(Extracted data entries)

· · ·

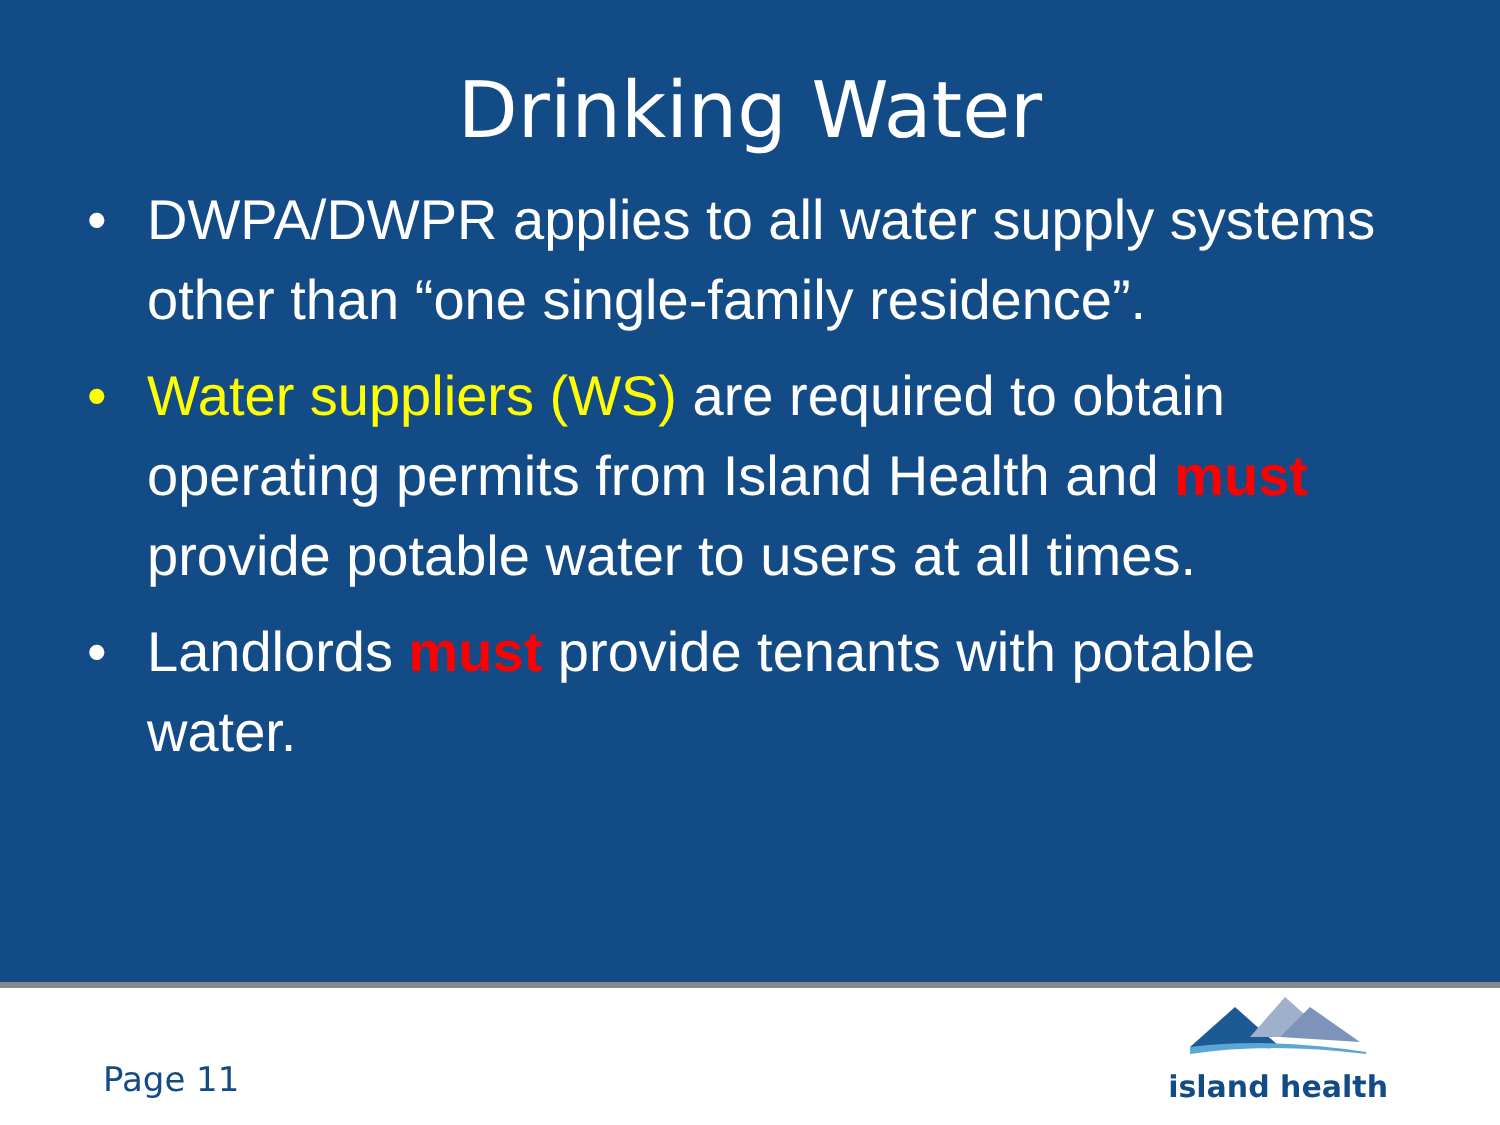Drinking Water
• DWPA/DWPR applies to all water supply systems other than “one single-family residence”.
• Water suppliers (WS) are required to obtain operating permits from Island Health and must provide potable water to users at all times.
• Landlords must provide tenants with potable water.
Page 11
island health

· · ·

**Exercise prompt:** Filter the entries above and keep only the lines with the word "must".

**Solved exercise:**
• Water suppliers (WS) are required to obtain operating permits from Island Health and must provide potable water to users at all times.
• Landlords must provide tenants with potable water.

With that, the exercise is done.